The most common adverse reactions in the phase III trial were gastrointestinal, reported by 27 (93 per cent) of 29 patients. Diarrhoea occurred in 79 per cent of patients, nausea in 65 per cent, dyspepsia in 38 per cent, and vomiting in 34 per cent. Other reactions reported by at least 20 per cent of patients include abdominal pain, abdominal discomfort, abdominal distension, constipation, and flatulence. Elevations in liver enzymes and hepatic (liver) fat were also observed.

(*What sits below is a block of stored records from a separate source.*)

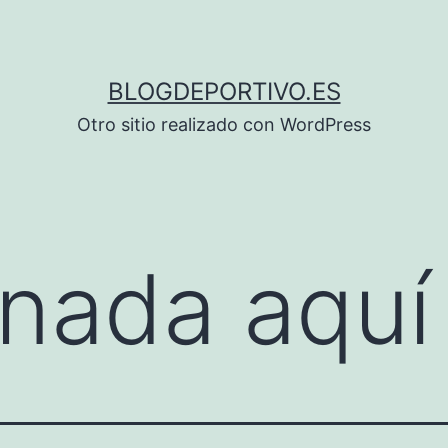
BLOGDEPORTIVO.ES
Otro sitio realizado con WordPress
nada aquí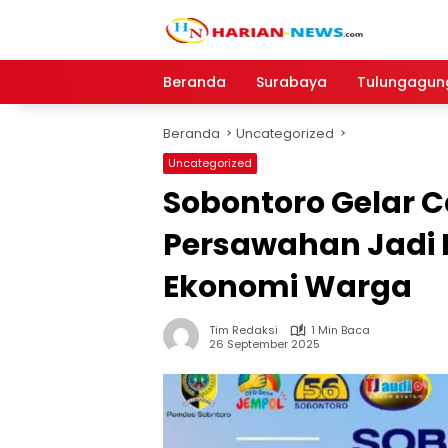
Langsung
ke
konten
Beranda
Surabaya
Tulungagun
Beranda
Uncategorized
Uncategorized
Sobontoro Gelar C
Persawahan Jadi 
Ekonomi Warga
Tim Redaksi
1 Min Baca
26 September 2025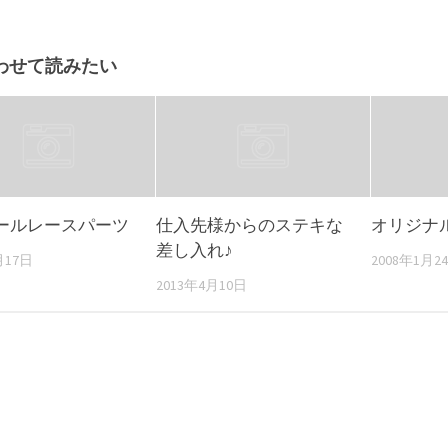
わせて読みたい
ールレースパーツ
仕入先様からのステキな
オリジナ
差し入れ♪
月17日
2008年1月2
2013年4月10日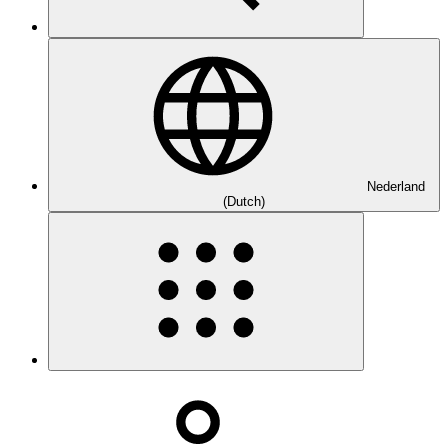
Nederland
(Dutch)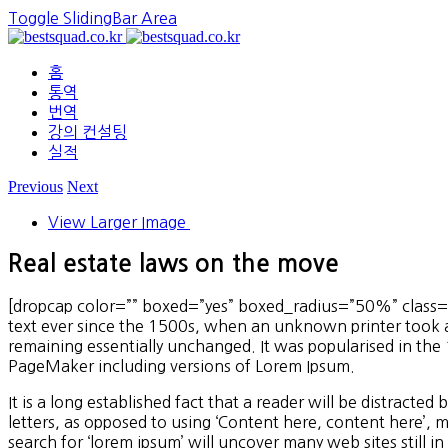
Toggle SlidingBar Area
홈
통역
번역
강의 컨설팅
실적
Previous
Next
View Larger Image
Real estate laws on the move
[dropcap color=”” boxed=”yes” boxed_radius=”50%” class=””
text ever since the 1500s, when an unknown printer took a g
remaining essentially unchanged. It was popularised in the
PageMaker including versions of Lorem Ipsum.
It is a long established fact that a reader will be distracte
letters, as opposed to using ‘Content here, content here’,
search for ‘lorem ipsum’ will uncover many web sites still 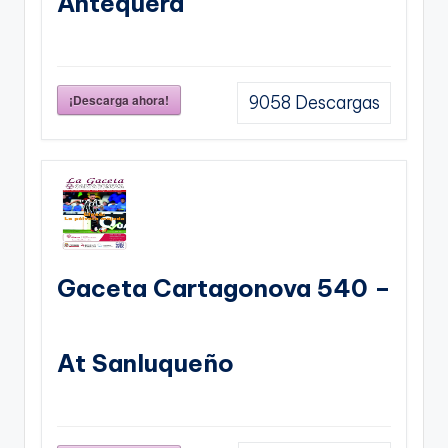
Antequera
¡Descarga ahora!
9058
Descargas
Gaceta Cartagonova 540 –
At Sanluqueño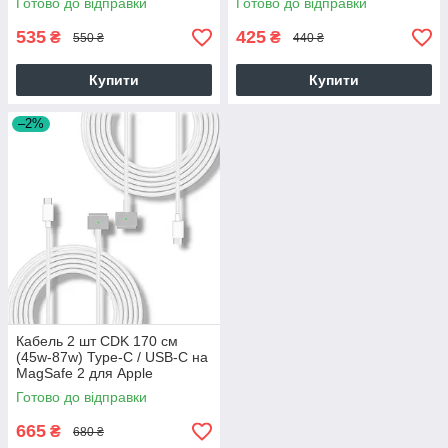
Готово до відправки
Готово до відправки
535
425
₴
₴
550 ₴
440 ₴
Купити
Купити
–2%
Кабель 2 шт CDK 170 см
(45w-87w) Type-C / USB-C на
MagSafe 2 для Apple
MacBook (013132) (white)
Готово до відправки
665
₴
680 ₴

Ten of the 29 patients in the study had at least one elevation in liver enzymes greater than or equal to three times the upper limit of normal, including four patients who experienced liver enzymes greater than or equal to five times the upper limit of normal. Liver enzyme elevations were managed through dose reduction or temporary discontinuation of dose. There were no clinically meaningful elevations of total bilirubin, international normalized ratio (INR) or alkaline phosphatase, which are other markers of potential harmful effects on the liver. Hepatic fat increased from a baseline of one percent to a median absolute increase of six percent at 26 and 78 weeks.
Aegerion has adopted a risk management plan to help educate physicians on the safety information for Lojuxta and appropriate precautions to be followed by healthcare professionals and patients. In addition, as part of Aegerion's post-marketing commitment to both the FDA and the EMA, the Company will conduct an observational cohort study to generate more data on the long-term safety profile of lomitapide, the patterns of use and compliance and the long-term effectiveness of controlling LDL-C levels.
Aegerion Pharmaceuticals is dedicated to the development and commercialization of innovative, life-altering therapies for patients with debilitating, often fatal, rare diseases.